PROBLEM STATEMENT
Every line from the line containing "deployments to utilize" through the end of the data is to be reproduced exactly, excluding pictures.
[PROVIDED INFORMATION — start]
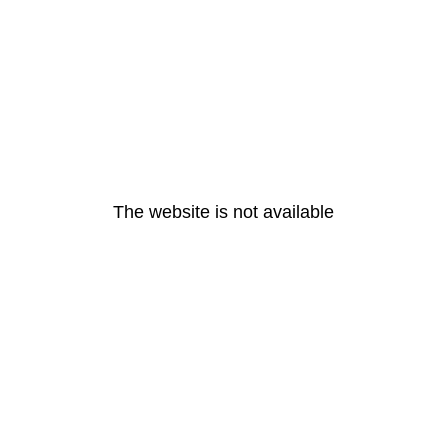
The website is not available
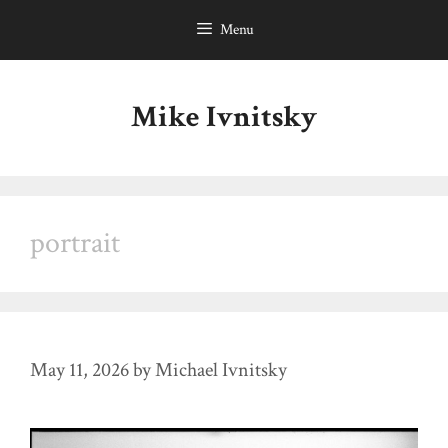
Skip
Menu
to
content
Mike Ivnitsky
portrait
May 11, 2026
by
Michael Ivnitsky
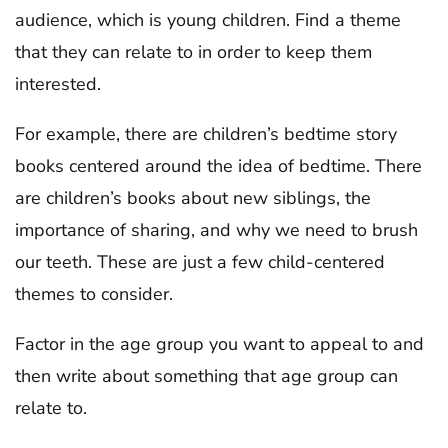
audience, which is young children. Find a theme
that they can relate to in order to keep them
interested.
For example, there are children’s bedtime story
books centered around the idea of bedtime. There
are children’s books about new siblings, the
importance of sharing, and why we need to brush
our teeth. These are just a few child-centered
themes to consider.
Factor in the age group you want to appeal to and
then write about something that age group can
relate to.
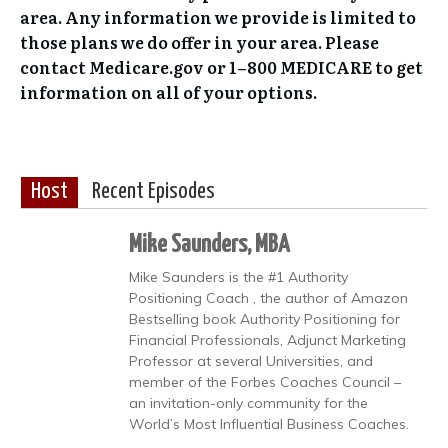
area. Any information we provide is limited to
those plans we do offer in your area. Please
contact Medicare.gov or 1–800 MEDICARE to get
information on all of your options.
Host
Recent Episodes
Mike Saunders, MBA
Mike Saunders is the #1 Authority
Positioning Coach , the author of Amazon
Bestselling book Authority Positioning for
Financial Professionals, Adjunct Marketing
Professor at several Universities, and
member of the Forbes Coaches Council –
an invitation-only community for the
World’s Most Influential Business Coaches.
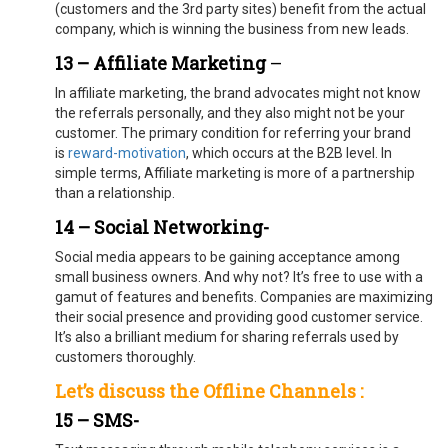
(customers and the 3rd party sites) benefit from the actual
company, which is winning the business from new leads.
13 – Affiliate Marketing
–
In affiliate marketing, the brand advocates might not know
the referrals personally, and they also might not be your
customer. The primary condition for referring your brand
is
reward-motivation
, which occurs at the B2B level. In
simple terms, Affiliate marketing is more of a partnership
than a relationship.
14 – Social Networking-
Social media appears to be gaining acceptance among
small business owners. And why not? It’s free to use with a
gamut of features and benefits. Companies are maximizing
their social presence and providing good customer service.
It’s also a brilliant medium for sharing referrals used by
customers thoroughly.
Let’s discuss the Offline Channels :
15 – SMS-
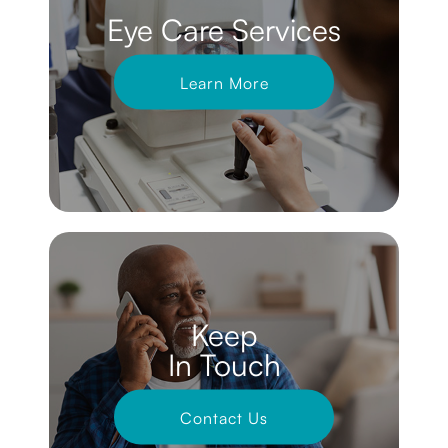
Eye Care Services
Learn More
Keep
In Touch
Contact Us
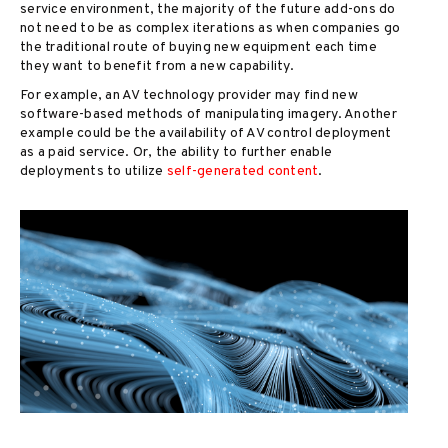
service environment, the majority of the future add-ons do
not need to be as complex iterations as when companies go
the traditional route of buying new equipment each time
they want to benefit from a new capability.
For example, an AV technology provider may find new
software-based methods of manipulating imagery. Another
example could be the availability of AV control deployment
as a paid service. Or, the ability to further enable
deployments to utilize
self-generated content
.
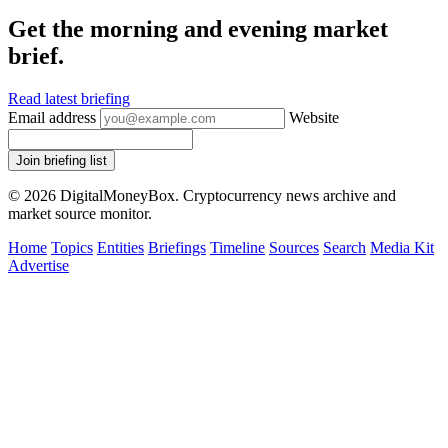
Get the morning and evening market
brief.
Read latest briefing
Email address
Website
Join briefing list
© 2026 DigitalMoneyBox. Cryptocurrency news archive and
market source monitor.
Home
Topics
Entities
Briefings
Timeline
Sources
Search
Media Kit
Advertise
[PROVIDED INFORMATION — finish]
REPLY TO THE EXERCISE
deployments to utilize
self-generated content
.
Get the morning and evening market
brief.
Read latest briefing
Email address
Website
Join briefing list
© 2026 DigitalMoneyBox. Cryptocurrency news archive and
market source monitor.
Home
Topics
Entities
Briefings
Timeline
Sources
Search
Media Kit
Advertise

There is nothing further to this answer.